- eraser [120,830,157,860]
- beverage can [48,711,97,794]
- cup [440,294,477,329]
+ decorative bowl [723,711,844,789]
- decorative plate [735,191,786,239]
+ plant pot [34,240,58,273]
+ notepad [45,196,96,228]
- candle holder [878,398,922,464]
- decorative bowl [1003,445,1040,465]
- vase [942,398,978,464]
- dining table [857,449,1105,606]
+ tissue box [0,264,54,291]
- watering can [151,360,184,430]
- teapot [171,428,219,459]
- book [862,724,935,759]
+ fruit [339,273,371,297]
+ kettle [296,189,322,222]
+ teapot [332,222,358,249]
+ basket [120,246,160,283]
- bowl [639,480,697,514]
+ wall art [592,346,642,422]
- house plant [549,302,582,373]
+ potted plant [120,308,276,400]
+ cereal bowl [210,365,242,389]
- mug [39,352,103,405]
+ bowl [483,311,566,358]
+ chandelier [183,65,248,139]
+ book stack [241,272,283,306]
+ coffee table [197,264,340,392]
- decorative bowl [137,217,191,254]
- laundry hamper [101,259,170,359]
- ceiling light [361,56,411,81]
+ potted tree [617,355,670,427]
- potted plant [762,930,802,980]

* _Work order_
Provide solely the number of lines in the data that include the word "plant".

* _Written response_
4